Al recordar las horas preciosas que había pasado en el huerto con Murat, le parecía que era la única vez en su vida que había sentido ternura en un hombre. ¿Se habría mostrado tan tierno si hubiese sido su marido? Nunca lo sabría. Teadora se lamió reflexivamente los dedos. Después se los lavó en un pequeño aguamanil de cobre, tomó una manzana y la mordió.

– ¿Te ha gustado la cena?

Ella levantó la cabeza, sorprendida, y vio que Murat había entrado en la tienda.

– Sí -respondió-, pero he estado muy sola. ¿Por qué no has comido conmigo?

– ¿Con una mujer? ¿Comer con una mujer? ¿Le dio alguna vez a mi padre por comer con sus mujeres?

– ¡Claro que no! Pero esto es diferente. Yo soy la única mujer aquí, y ni siquiera tengo una esclava que me haga compañía. Tú eres la única persona noble que me era asequible.

El rió entre dientes, recobrando su buen humor.

– Ya veo. Tú sólo quieres mi compañía porque ambos somos príncipes. No sabía que fueses tan presuntuosa, Adora.

– ¡No! ¡No! Me interpretas mal -protestó ella, ruborizándose.

– Entonces, explícate -la pinchó Murat, arrodillándose entre los cojines delante de ella.

Teadora levantó la cara adorable y le miró.

– Quería decir que, ya que nuestra situación es informal, pensé que habrías podido hacerme compañía mientras cenaba.

Él la miró a su vez, con sus ojos negros como el azabache, y antes de que la joven pudiese darse cuenta de lo que sucedía, la atrajo hacia sí y empezó a besarla. El mundo que la rodeaba estalló en un millón de centelleantes pedazos. ¡Oh, Dios mío! ¡Oh, Dios mío! ¡Su boca era tan dulce! El beso era tierno y, sin embargo, apasionado al mismo tiempo. Durante un minuto, ella se entregó por completo, saboreando su calor y su dulzura. Había pasado tanto tiempo, ¡tanto tiempo!

Entonces, al recobrar su peso, echó la cabeza atrás y murmuró frenéticamente:

– ¡No, Murat! Por favor, ¡no! ¡Esto está mal!

Él levantó la mano y enredó los dedos en los cabellos oscuros.

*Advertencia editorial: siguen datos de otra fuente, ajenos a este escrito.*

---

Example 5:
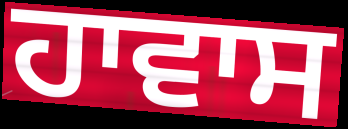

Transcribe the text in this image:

ਹਾਵਾਸ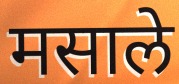
मसाले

– Cállate, mi dulce Adora -le ordenó, y su boca volvió a apoderarse de la de ella. Pero esta vez la besó afanosamente, quemándole los labios, exigiendo salvajemente su completa rendición. Incapaz de dominar el deseo que crecía en su interior, ella levantó los brazos, le rodeó el cuello y lo atrajo entre los almohadones.

El tiempo perdió todo significado para Adora. Sabía que lo que hacían era contrario a los preceptos de sus dos religiones; pero se necesitaban tanto, recíprocamente, que aquel hambre furiosa borraba de sus mentes todo lo demás. Ella sabía que Murat le había desabrochado completamente la blusa, pues sus labios le recorrían ahora libremente la garganta, moviéndose hacia abajo hasta los senos y chupando hambriento los pezones hasta causarle un dolor intenso.

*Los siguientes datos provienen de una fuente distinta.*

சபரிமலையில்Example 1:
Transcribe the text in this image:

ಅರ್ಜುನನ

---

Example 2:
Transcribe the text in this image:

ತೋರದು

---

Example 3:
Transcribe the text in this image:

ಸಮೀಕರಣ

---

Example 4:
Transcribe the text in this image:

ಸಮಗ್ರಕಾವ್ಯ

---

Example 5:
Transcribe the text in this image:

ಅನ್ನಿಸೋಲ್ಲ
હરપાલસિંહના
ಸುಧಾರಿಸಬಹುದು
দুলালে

Él encontró el camino debajo de la seda del holgado pantalón y la acarició entre los muslos temblorosos, encontrando húmeda la piel por el ardiente deseo. Su mano la incitó delicadamente, y ella se estremeció bajo su tacto y prorrumpió en un grave sollozo cuando él introdujo dos dedos en su cuerpo. Se arqueó y se estiró, buscando desesperadamente, buscando una satisfacción que parecía no poder llegar.

– Calma, mi dulce Adora -la apaciguó él-; no te afanes tanto, mi amor. Lo que tiene que ser, será. -La estaba besando de nuevo, pero, esta vez, arrimó los labios a su oído y murmuró dulcemente-: Te quiero, Adora, pero como quiere un hombre a una mujer. Basta de juegos de amantes. Quiero penetrar en tu dulzura, gritar de alegría por el hermoso acto que realizaremos juntos.

Teadora se estremeció, flaqueando, y él le mordisqueó el pequeño lóbulo de la oreja.

– Abre las piernas, Adora. Estoy ardiendo por poseerte, mi adorable ramera bizantina. Deja que pruebe las delicias que has dado de buen grado a mi amartelado padre y a tu pirata griego.

Ella se quedó helada, incapaz de creer lo que acababa de oír.

– Yo seré para ti, mi paloma, un amante mejor que cualquiera de ellos -prosiguió brutalmente él.